Information Dissemination via Random Walks in d-Dimensional Space

TL;DR

This paper analyzes how quickly information spreads among mobile agents performing random walks in three-dimensional space, revealing a phase transition phenomenon that differs from lower-dimensional cases.

Contribution

It extends previous work to three dimensions, providing tight bounds on dissemination time and uncovering a phase transition in behavior for d=3.

Findings

Dissemination time bounds are established for d=3.

A phase transition in spreading behavior occurs in 3D space.
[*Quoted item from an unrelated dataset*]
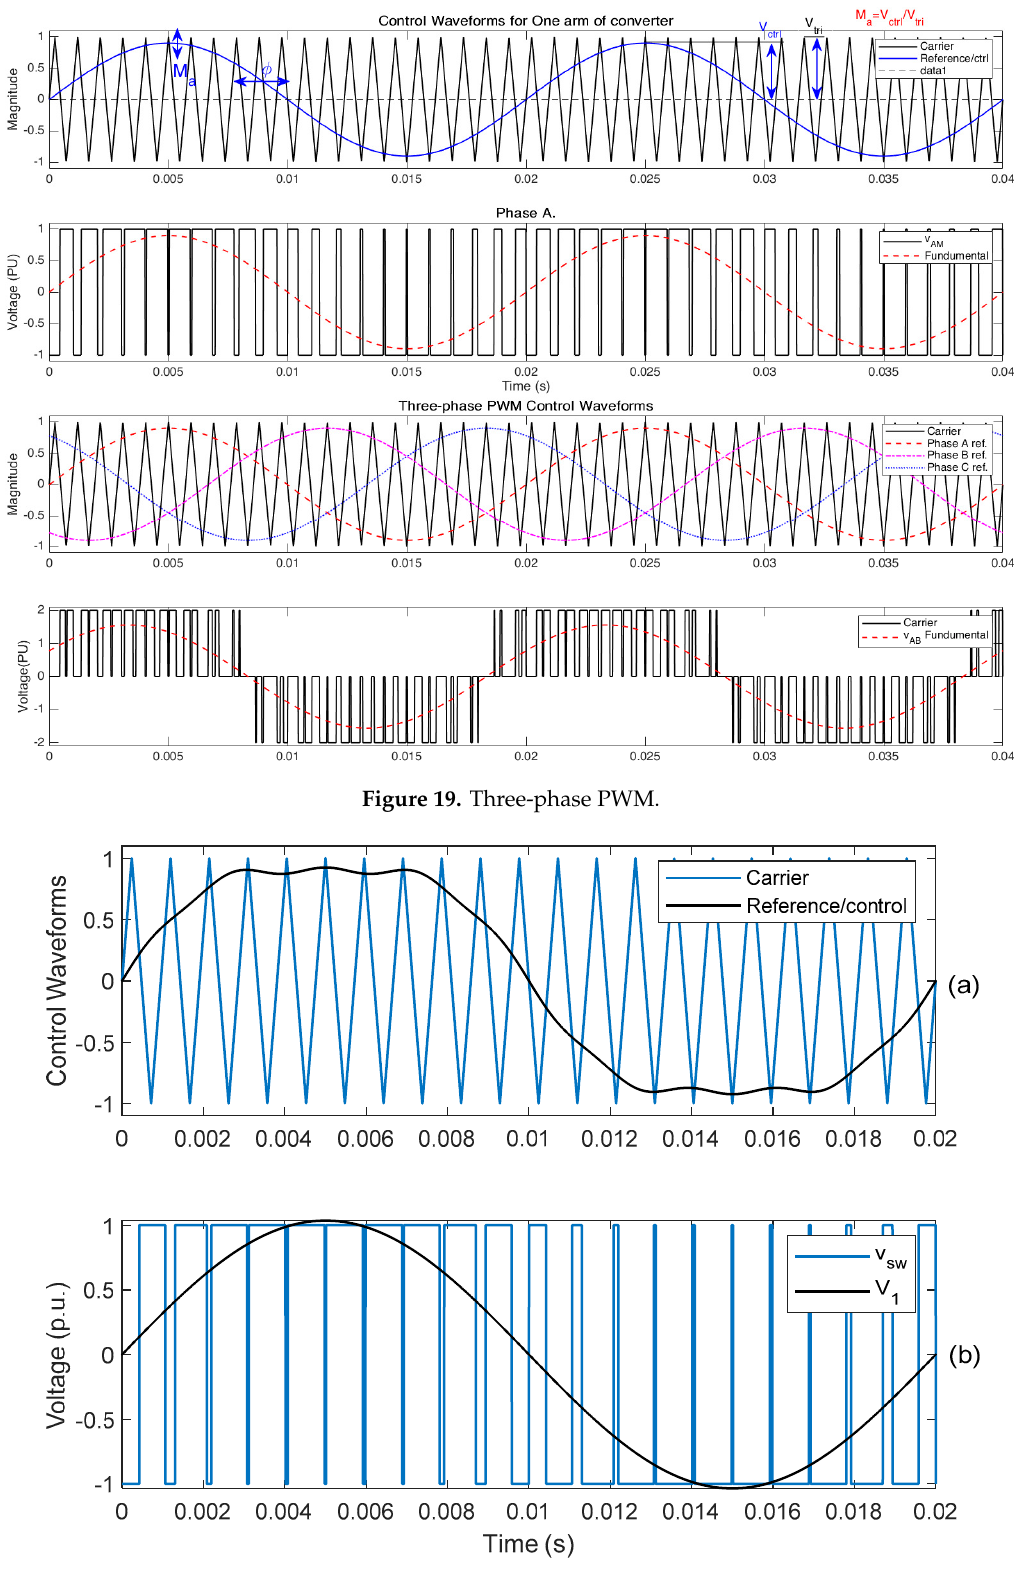
Figure 20. PWM with 3rd and 9th Harmonic: ( a ) Control Waveforms; ( b ) Synthesized Voltage waveform (V sw ) and its fundamental component (V 1 ).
Differences in dissemination dynamics between 2D and 3D spaces.

Abstract

We study a natural information dissemination problem for multiple mobile agents in a bounded Euclidean space. Agents are placed uniformly at random in the $d$-dimensional space $\{-n, ..., n\}^d$ at time zero, and one of the agents holds a piece of information to be disseminated. All the agents then perform independent random walks over the space, and the information is transmitted from one agent to another if the two agents are sufficiently close. We wish to bound the total time before all agents receive the information (with high probability). Our work extends Pettarin et al.'s work (Infectious random walks, arXiv:1007.1604v2, 2011), which solved the problem for $d \leq 2$. We present tight bounds up to polylogarithmic factors for the case $d = 3$. (While our results extend to higher dimensions, for space and readability considerations we provide only the case $d=3$ here.) Our results show the behavior when $d \geq 3$ is qualitatively different from the case $d \leq 2$. In particular, as the ratio between the volume of the space and the number of agents varies, we show an interesting phase transition for three dimensions that does not occur in one or two dimensions.